• _Raw data_
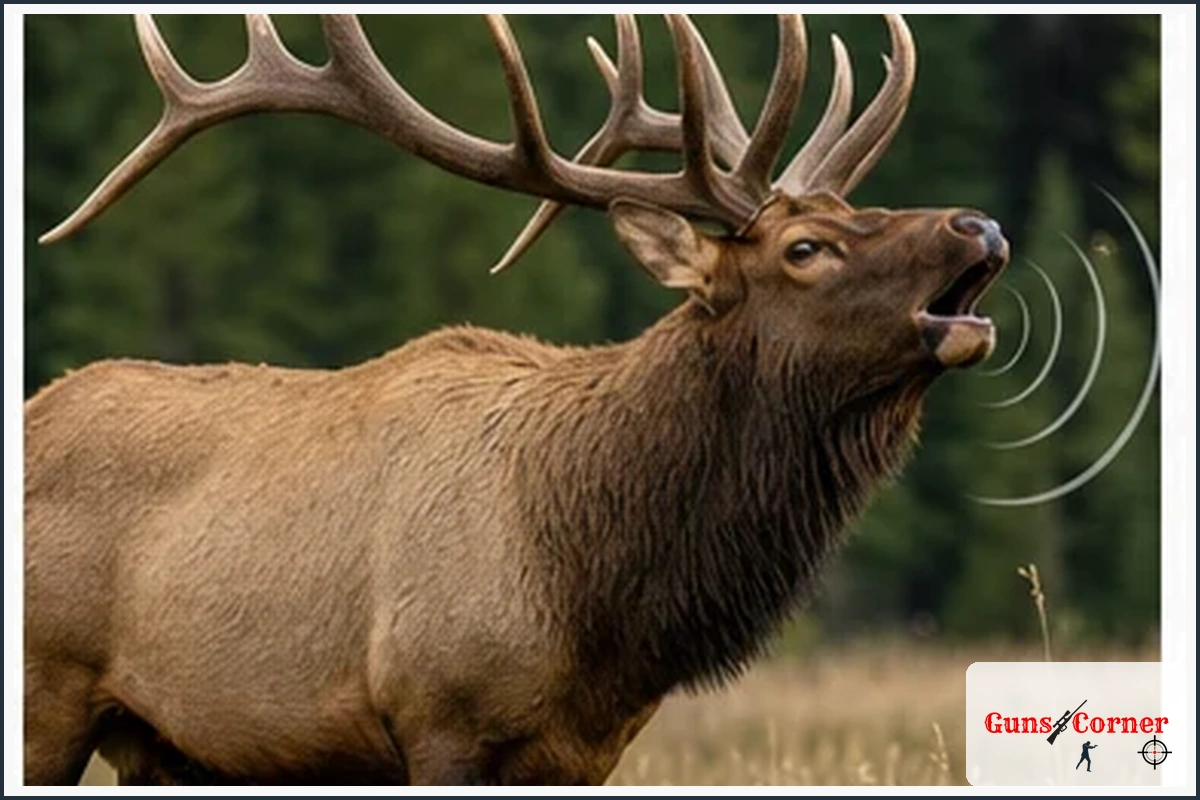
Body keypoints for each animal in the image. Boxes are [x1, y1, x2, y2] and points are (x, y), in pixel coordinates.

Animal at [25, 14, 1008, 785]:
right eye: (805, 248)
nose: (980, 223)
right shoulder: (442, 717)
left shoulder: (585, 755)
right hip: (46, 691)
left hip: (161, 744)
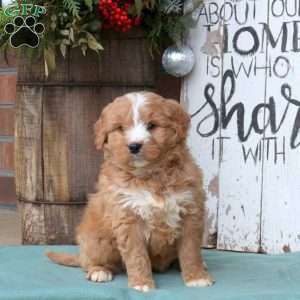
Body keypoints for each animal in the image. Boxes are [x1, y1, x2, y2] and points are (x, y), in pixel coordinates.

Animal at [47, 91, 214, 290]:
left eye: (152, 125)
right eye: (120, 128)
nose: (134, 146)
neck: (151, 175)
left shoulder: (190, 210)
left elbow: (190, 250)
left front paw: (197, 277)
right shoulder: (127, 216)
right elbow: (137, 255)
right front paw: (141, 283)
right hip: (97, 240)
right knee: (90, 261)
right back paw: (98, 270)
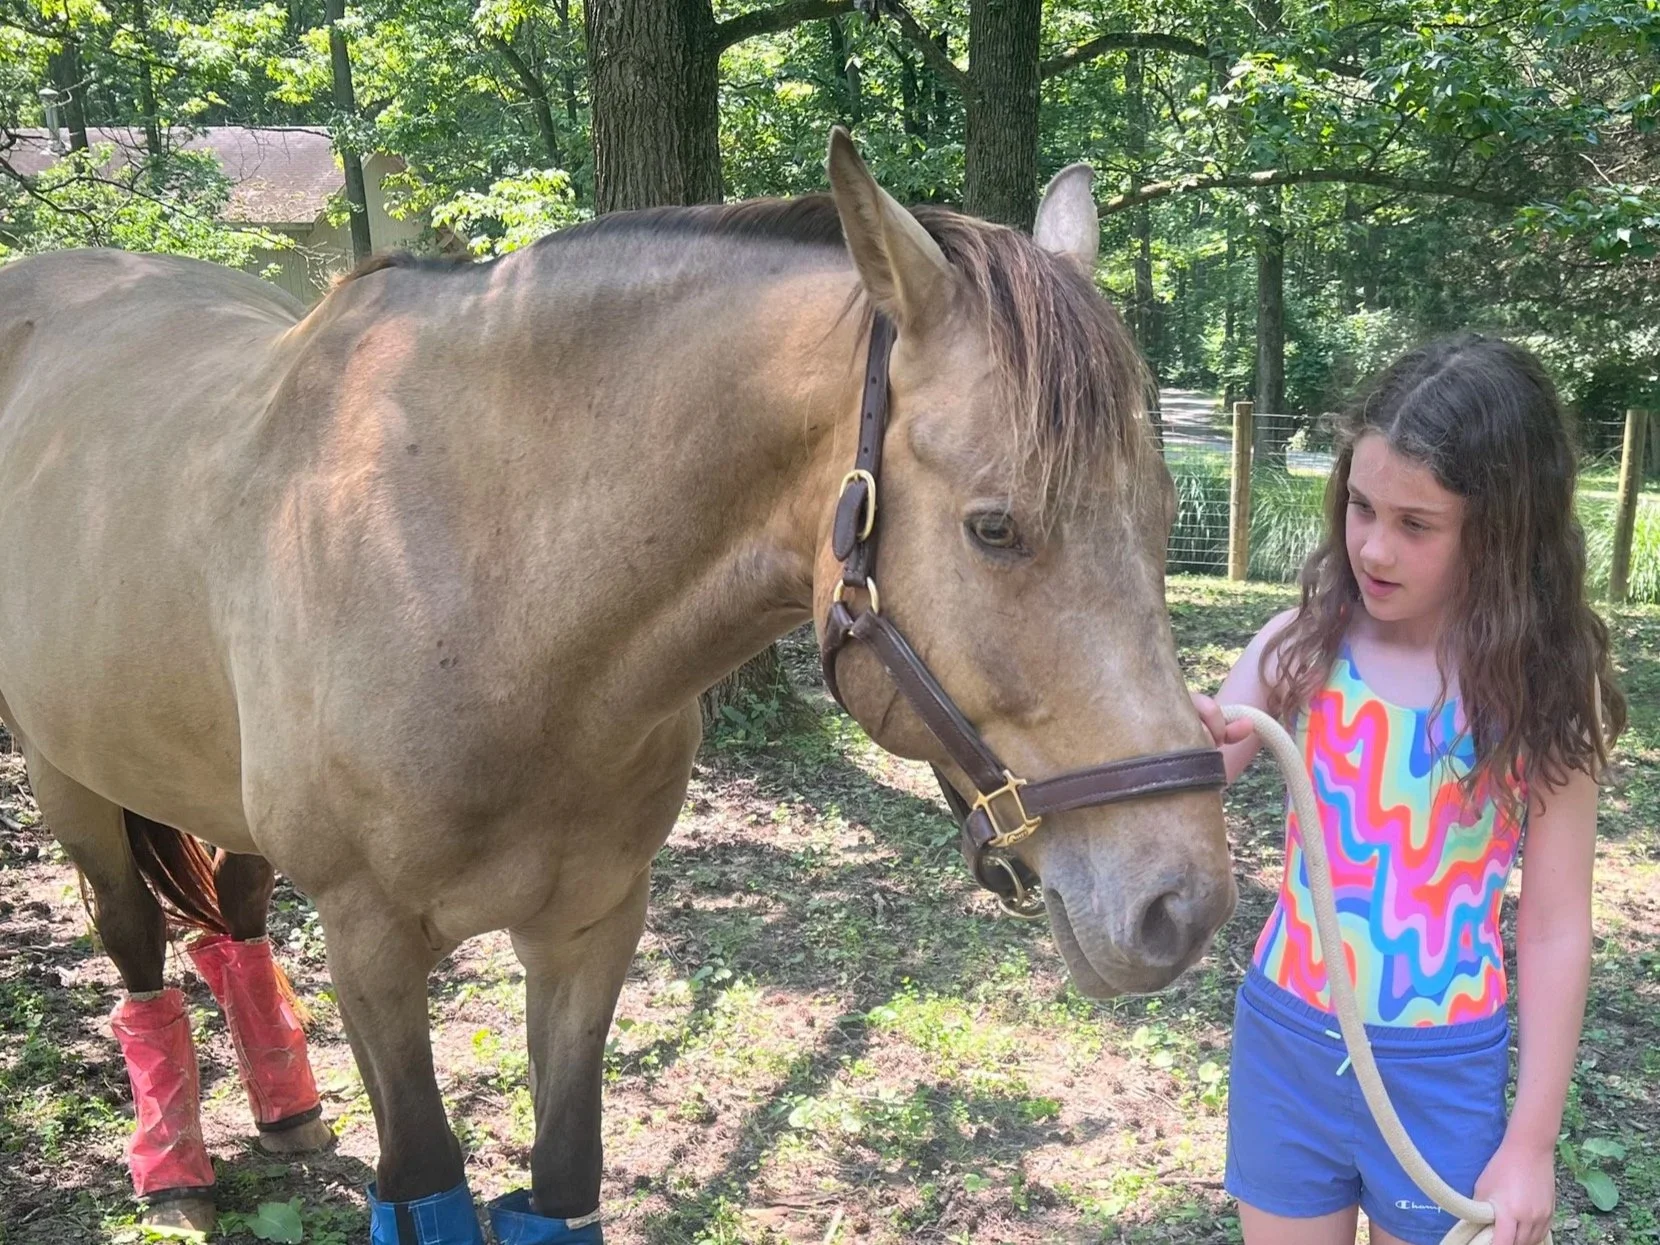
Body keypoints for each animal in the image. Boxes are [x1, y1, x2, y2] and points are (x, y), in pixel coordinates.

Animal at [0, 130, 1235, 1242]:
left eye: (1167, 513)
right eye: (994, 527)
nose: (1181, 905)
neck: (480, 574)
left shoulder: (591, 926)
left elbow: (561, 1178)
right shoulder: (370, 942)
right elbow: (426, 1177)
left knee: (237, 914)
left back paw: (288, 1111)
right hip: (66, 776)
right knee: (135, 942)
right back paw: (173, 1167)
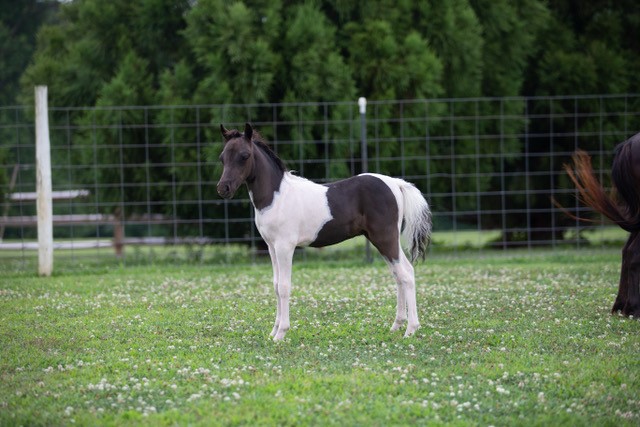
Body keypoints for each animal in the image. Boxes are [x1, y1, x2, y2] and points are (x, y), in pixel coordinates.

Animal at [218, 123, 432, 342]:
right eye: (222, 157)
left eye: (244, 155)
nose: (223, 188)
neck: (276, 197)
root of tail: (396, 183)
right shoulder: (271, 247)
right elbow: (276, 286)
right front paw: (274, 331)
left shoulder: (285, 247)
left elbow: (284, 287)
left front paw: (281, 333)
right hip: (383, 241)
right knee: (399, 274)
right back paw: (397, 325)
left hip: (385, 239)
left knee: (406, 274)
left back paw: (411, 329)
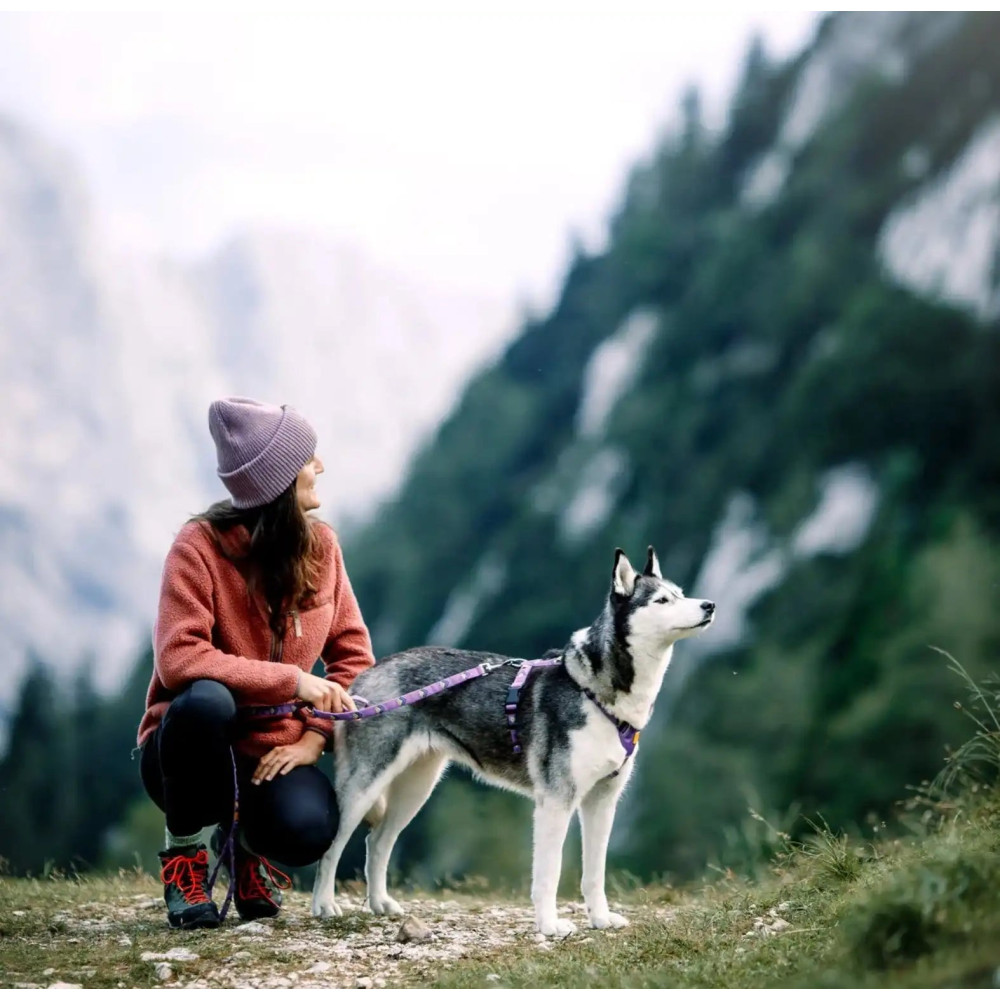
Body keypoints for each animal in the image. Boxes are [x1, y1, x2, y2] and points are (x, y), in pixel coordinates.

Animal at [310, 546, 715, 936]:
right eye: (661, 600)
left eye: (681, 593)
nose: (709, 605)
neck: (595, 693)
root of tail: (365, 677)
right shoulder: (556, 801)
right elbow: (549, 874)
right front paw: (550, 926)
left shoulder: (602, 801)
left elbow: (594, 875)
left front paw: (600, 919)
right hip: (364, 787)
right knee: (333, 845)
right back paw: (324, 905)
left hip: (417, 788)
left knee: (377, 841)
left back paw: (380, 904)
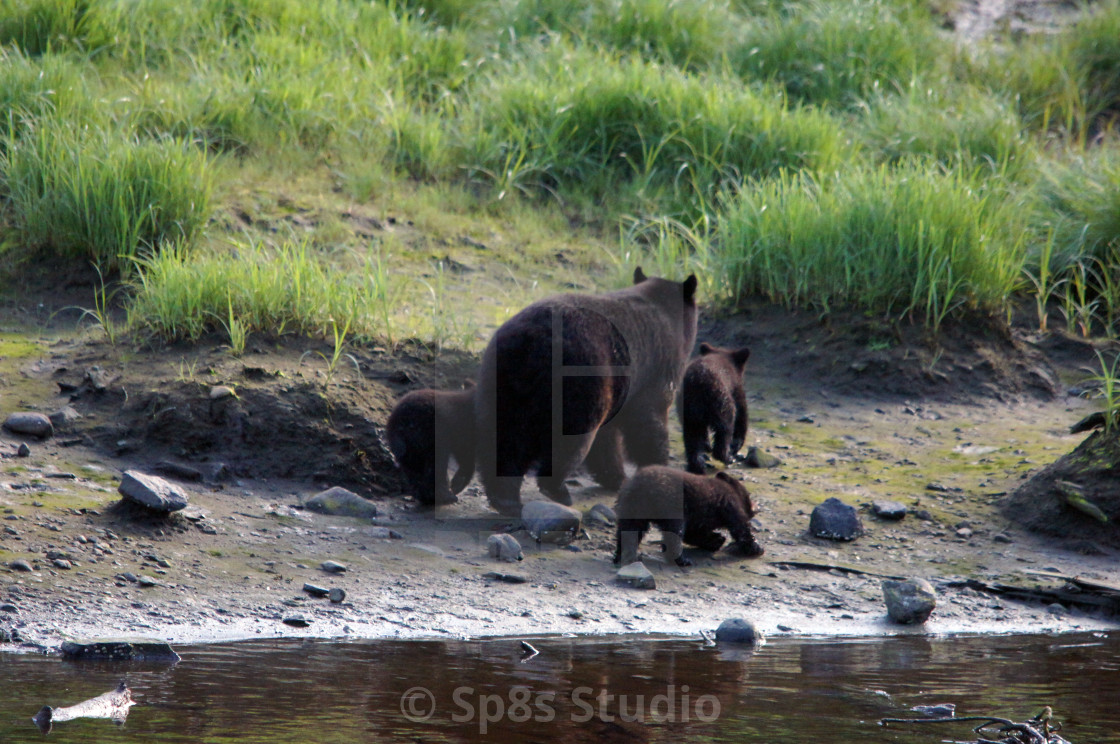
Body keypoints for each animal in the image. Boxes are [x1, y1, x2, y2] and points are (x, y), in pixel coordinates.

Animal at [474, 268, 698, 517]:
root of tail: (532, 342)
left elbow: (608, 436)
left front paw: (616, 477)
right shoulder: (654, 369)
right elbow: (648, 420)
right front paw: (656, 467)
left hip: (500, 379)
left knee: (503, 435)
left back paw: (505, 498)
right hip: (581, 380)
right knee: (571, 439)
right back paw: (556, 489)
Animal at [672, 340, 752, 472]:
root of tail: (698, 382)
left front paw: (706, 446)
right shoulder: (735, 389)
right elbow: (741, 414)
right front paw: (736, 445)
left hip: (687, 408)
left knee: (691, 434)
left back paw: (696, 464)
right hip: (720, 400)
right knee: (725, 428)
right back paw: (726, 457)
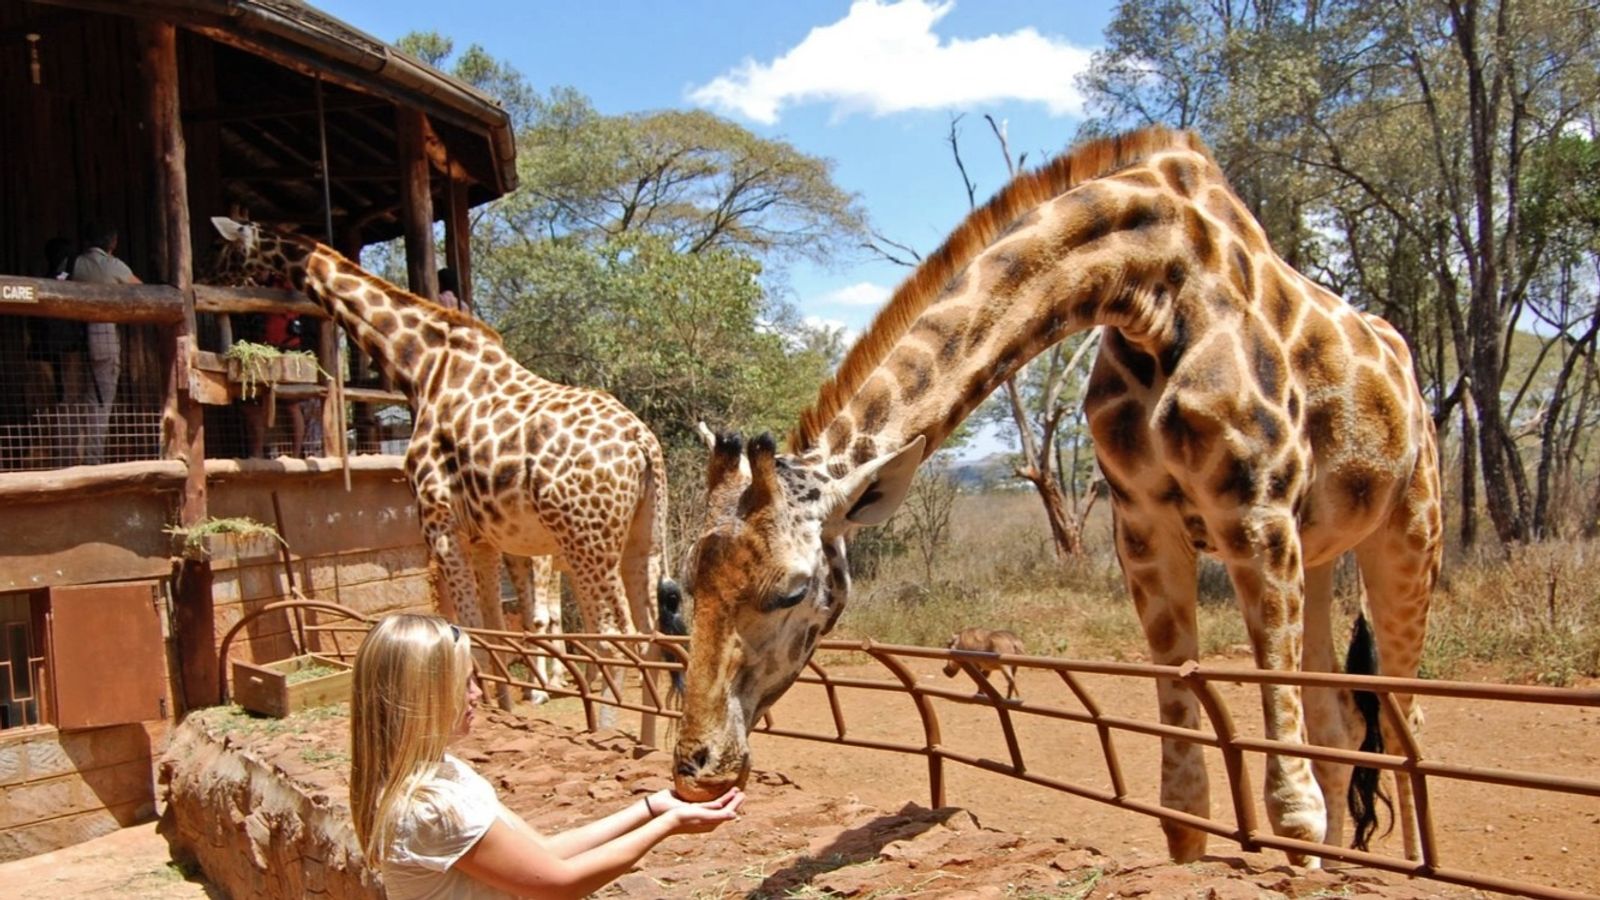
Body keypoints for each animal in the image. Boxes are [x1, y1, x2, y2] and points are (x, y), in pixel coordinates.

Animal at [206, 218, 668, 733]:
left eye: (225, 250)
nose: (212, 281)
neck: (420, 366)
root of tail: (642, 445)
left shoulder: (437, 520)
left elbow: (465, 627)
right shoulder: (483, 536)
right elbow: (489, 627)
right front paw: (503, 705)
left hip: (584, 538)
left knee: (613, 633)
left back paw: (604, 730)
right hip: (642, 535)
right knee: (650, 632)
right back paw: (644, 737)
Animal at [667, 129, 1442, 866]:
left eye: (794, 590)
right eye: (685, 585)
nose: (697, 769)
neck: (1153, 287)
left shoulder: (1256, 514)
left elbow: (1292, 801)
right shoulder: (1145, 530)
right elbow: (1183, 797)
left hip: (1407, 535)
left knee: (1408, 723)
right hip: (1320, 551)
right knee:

• _Directions_
Print exactly the span of lines that begins with the line containing "left knee: (691, 434)" and ends with the last line of the listing, with no pictures.

• _Output for this exercise_
left knee: (691, 434)
left back paw: (696, 464)
right hip: (720, 400)
right knee: (725, 428)
right back paw: (726, 457)
Body keypoints for each animal in the image. Boxes are [x1, y1, x2, y2] and points are (x, y), in pixel coordinates.

Animal at [206, 218, 668, 733]:
left eye: (225, 250)
nose: (212, 281)
neck: (420, 366)
root of tail: (642, 445)
left shoulder: (437, 520)
left elbow: (465, 627)
right shoulder: (483, 536)
right elbow: (489, 627)
right front paw: (503, 705)
left hip: (584, 538)
left knee: (613, 633)
left back paw: (604, 730)
right hip: (642, 535)
right knee: (650, 632)
right back paw: (644, 737)
Animal at [667, 129, 1442, 866]:
left eye: (794, 590)
right eye: (685, 585)
nose: (697, 769)
neck: (1153, 287)
left shoulder: (1256, 514)
left elbow: (1292, 801)
right shoulder: (1145, 530)
right elbow: (1183, 797)
left hip: (1407, 535)
left knee: (1408, 723)
right hip: (1320, 551)
right knee:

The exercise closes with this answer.